The independent state legislature theory provides that state legislatures are not constrained by their respective state constitutions in exercising the authority that the U.S. Constitution delegates to states over federal elections. In its most extreme form, the doctrine permits state legislatures, in overseeing the mechanics of federal elections, to disregard state court interpretations of state constitutions. Scholars have offered a number of criticisms of this doctrine, noting that it runs counter to the Founding Generation’s concerns about the lawlessness of state legislatures; is contrary to historical practice at the Founding; and undermines the constitutional structure in which the more democratically accountable Congress, rather than the states, is vested with final say over federal elections.
 This Article contributes to this growing literature by pointing to the constraints, centered in the constitutional text and history, that limit the ability of legislatures to disregard their state constitutions. Specifically, the Electors Clause of Article II, Section 1 provides, “Each State shall appoint, in such Manner as the Legislature thereof may direct, a Number of Electors, equal to the whole number of Senators and Representatives to which the State may be entitled in the Congress . . . .” This text explicitly raises the question: Who is the “state” on behalf of which the legislature deploys power?

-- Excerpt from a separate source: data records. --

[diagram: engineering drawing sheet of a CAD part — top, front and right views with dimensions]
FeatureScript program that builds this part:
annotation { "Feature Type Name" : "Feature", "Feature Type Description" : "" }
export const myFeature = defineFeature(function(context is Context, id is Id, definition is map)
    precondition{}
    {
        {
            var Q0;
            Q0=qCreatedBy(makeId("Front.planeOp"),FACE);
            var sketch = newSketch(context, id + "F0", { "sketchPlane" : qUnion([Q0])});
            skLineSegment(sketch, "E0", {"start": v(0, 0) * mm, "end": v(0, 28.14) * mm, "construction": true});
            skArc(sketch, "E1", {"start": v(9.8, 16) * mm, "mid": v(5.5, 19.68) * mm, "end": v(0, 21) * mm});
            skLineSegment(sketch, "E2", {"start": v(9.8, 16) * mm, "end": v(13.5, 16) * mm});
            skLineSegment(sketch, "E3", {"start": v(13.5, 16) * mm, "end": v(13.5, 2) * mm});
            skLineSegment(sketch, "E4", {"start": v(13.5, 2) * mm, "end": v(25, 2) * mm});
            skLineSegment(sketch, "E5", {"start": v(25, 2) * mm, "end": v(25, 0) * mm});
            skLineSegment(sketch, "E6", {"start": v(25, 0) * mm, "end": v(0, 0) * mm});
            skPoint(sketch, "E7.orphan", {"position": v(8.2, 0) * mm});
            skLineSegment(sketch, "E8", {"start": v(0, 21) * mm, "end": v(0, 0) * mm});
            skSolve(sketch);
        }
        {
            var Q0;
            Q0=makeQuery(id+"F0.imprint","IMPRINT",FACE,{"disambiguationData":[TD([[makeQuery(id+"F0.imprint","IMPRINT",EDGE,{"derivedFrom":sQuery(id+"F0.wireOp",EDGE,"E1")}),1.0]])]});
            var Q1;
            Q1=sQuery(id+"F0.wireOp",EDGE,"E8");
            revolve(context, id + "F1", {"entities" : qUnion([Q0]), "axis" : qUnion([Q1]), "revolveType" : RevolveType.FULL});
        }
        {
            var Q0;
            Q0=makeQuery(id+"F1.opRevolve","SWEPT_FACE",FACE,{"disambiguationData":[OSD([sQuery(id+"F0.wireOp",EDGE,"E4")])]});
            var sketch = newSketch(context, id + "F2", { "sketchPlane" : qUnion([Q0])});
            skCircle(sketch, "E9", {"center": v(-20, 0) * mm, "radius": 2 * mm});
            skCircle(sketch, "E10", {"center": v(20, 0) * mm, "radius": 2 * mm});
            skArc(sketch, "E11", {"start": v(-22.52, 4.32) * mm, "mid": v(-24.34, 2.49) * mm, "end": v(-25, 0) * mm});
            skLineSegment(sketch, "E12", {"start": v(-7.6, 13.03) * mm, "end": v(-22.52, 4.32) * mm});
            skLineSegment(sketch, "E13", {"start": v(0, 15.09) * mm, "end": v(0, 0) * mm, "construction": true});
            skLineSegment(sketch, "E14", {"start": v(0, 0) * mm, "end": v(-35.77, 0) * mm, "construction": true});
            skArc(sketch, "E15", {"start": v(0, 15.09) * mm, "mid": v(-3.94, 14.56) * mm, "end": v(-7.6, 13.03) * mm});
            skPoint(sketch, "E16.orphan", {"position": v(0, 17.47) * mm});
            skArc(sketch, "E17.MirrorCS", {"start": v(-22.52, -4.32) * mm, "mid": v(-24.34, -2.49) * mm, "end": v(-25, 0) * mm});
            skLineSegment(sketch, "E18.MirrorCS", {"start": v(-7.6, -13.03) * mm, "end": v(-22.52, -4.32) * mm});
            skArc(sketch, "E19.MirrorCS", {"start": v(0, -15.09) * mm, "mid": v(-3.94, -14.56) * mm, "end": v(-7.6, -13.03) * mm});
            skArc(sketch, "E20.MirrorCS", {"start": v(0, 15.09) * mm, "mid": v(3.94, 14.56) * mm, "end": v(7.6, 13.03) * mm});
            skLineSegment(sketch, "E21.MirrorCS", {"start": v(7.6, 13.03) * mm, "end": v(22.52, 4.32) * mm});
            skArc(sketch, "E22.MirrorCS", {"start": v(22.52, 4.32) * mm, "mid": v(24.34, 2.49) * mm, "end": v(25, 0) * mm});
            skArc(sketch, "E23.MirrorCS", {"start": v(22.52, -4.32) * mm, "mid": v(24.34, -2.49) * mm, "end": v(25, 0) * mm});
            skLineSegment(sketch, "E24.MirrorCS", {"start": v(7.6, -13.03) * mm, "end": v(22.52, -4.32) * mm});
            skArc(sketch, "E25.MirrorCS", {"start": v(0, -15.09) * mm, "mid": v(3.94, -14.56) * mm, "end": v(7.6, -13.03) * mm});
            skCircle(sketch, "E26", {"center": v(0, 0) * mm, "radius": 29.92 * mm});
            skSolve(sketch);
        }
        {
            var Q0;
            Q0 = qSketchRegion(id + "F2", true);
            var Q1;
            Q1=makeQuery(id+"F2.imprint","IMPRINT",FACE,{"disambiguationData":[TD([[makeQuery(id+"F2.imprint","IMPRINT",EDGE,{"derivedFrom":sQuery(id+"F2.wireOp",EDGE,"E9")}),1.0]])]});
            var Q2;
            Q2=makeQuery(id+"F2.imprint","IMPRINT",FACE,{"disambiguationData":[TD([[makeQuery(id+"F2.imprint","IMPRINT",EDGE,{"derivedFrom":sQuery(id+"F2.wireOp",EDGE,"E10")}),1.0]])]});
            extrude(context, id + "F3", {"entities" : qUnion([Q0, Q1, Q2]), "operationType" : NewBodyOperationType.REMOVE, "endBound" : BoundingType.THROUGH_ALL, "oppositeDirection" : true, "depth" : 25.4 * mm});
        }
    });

 Using this language as its jumping off point, this Article argues that the “state” referenced in Article II, Section 1 refers to its citizens, whose preferences are conveyed to the state legislature through the state’s electorate and in the state constitution. Within a decade of the Founding, the selection of officials by the state’s electorate became central to the theory of republicanism underlying the Guarantee Clause of Article IV, which predicated the legitimacy of government on majority support. By the adoption of the Twelfth Amendment, which changed the structure of presidential elections, political elites viewed republican government as requiring that state legislatures and, to a lesser extent, federal officials, be accountable to the people who elected them, accountability that prevented state legislatures from exercising their authority over federal elections in blatant disregard of the people’s wishes.
 The Article concludes that the independent state legislature theory, particularly in its strongest iteration, runs counter to the democratizing effect that the Twelfth Amendment was intended to have on presidential elections. The theory allows the state legislature to disregard the preferences of the people at a juncture in which they are exercising the oversight and accountability at the core of our system of republicanism: during the election of federal officials. Any version of the doctrine, if adopted, has to respect majoritarian preferences.